Denn wie viele jüdische Intellektuelle hat der heutige Außenminister die Brüche Polens in diesem Jahrhundert schmerzhaft am eigenen Leib erfahren. Als Sohn einer Rabbinerfamilie 1932 in Warschau geboren, überlebt Geremek mit seiner Mutter die Grauen des Warschauer Ghettos, wird katholisch erzogen, vom Marxismus angezogen, bis er 1968 wegen des Einmarsches der Warschauer Paktgruppen in Prag aus der Kommunistischen Partei austritt und Anfang der achtziger Jahre zum führenden Intellektuellen der Gewerkschaft Solidarnosc wird. Wie eng die Wahrheitsfindung des Politikers Geremek mit seiner Biographie, aber auch mit seinen brillianten Forschungsarbeiten als Mittelalter-Historiker zusammenhängen, veranschaulichte Gesine Schwan, die die Laudatio auf Geremek hielt. Unbeirrbar habe sich Geremek in seinem Leben an den Werten der Freiheit und der Solidarität, denen er sein eigenes Überleben verdanke, orientiert. ,,Die innere Ruhe bezog er aus der Stärke seiner persönlichen Identität, die Enttäuschungen zu verkraften gelernt hatte, weil es ihm gelungen war, an den Gegensätzen der schrecklichen Grenzerfahrungen seines Lebens nicht zu zerbrechen, sondern sie in seine Persönlichkeit zu integrieren und in Offenheit zu verwandeln.`` Folgerichtig hat Geremek, der bei Ferdinand Braudel an der Sorbonne studierte, sich in seinem von der Annales-Schule geprägten wissenschaftlichen Werk mit den Außenseitern der Gesellschaft wie den Pariser Lohnabhängigen im Spätmittelalter auseinandergesetzt. ,,Geschichte der Armut``, auf polnisch: ,,Erbarmen und Galgen``, ist sein in zehn Sprachen übersetztes Hauptwerk.

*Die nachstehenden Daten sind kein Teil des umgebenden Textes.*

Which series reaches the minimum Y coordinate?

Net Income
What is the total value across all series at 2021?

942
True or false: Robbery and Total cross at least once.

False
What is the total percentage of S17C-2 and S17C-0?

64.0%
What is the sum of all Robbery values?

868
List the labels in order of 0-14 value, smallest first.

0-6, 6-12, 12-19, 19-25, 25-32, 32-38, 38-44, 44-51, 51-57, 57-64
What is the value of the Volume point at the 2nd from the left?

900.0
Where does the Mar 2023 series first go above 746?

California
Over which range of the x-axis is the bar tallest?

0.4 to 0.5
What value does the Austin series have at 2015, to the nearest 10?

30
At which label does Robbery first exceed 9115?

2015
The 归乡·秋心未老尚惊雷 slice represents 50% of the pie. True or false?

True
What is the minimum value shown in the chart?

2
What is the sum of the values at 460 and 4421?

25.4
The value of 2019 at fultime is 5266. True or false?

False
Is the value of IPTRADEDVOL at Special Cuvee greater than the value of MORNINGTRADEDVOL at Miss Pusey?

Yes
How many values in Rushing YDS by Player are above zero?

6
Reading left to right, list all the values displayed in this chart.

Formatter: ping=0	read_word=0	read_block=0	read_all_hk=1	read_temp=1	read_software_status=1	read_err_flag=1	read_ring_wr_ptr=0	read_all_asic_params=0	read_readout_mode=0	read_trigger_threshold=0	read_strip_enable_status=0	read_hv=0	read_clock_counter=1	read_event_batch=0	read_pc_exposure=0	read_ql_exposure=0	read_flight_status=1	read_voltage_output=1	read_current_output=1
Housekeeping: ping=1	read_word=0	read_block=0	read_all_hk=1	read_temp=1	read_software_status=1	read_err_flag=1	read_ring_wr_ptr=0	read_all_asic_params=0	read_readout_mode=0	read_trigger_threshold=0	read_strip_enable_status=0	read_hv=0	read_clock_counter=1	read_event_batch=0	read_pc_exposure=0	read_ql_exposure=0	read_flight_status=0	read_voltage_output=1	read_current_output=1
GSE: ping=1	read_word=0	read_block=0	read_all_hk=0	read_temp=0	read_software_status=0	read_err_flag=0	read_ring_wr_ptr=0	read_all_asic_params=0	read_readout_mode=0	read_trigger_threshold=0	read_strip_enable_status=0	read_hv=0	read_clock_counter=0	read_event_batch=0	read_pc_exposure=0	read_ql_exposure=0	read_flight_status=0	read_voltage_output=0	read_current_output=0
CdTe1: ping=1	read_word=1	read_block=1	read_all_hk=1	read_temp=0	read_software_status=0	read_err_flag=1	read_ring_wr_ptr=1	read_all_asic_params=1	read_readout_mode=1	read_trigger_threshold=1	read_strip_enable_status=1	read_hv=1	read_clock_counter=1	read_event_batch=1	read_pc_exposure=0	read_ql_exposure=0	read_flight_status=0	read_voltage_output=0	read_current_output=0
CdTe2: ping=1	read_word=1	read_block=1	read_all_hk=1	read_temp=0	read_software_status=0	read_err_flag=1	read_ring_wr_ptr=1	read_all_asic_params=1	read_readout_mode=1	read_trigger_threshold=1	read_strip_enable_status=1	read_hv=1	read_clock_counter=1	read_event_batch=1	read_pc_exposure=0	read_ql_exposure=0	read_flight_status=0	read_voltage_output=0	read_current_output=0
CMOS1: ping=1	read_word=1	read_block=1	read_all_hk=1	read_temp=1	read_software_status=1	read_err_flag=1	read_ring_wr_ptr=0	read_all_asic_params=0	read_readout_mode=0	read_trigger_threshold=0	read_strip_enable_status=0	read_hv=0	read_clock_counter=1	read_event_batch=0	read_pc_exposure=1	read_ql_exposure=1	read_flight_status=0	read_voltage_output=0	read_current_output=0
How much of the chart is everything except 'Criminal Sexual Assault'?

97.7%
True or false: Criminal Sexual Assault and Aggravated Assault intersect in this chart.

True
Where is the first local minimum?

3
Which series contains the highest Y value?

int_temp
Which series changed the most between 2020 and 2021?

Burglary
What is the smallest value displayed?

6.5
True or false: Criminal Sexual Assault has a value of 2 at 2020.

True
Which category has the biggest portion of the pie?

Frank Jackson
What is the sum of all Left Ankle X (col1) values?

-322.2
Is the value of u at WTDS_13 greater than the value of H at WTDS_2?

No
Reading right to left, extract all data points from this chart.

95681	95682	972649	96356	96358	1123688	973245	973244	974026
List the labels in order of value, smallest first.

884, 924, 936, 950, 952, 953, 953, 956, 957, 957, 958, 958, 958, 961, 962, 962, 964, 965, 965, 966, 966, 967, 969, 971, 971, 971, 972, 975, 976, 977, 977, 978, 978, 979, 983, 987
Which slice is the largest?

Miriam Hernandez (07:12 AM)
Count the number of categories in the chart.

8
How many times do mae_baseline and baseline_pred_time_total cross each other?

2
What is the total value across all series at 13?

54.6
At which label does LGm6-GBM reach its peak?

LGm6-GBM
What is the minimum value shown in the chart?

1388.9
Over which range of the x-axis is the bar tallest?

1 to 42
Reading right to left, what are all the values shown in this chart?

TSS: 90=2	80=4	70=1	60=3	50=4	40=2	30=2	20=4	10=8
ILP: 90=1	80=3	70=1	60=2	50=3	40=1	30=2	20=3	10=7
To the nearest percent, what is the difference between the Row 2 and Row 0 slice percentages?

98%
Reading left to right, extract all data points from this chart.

 ,,Ich bin der Freien Universität, für den mir verliehenen Ehrentitel zutiefst dankbar``, erwiderte Geremek in seiner auf deutsch gehaltenen Dankesrede. Wie sein Kollege Fischer, mit dem ihn manche Ähnlichkeit verbindet, tritt Geremek für ein Erinnern fern von Schuld im Sinne eines Wissens um die eigene Vergangenheit ein. Polen habe sich aus eigener Kraft in den vergangenen neun Jahren reformiert. Selbstbewußt fügte der Staatsmann hinzu: Polen sei bereit, der Europäischen Union beizutreten und erwarte den Zeitpunkt, an dem die EU bereit sein werde, sein Land aufzunehmen. Die deutsche Unterstützung sei dabei ,,keine barmherzige Beihilfe``, sondern ,,eine politische Strategie von fundamentaler Bedeutung``.
Obgleich Geremek inzwischen häufig ausgezeichnet wurde, u.a. 1998 mit dem Karlspreis der Stadt Aachen und mit zwölf Ehrendoktoren, zeigte Geremek sich von der dreizehnten Ehrendoktorwürde sichtlich gerührt. Die erste Ehrendoktorwürde habe er noch im Gefängnis erhalten, erzählte er auf der anschließenden Pressekonferenz. Am Nachmittag ehrte das Otto-Suhr-Institut Bronislaw Geremek mit einem öffentlichen Symposium zum Thema: ,,Trust and Memory in Conflict Resolution``.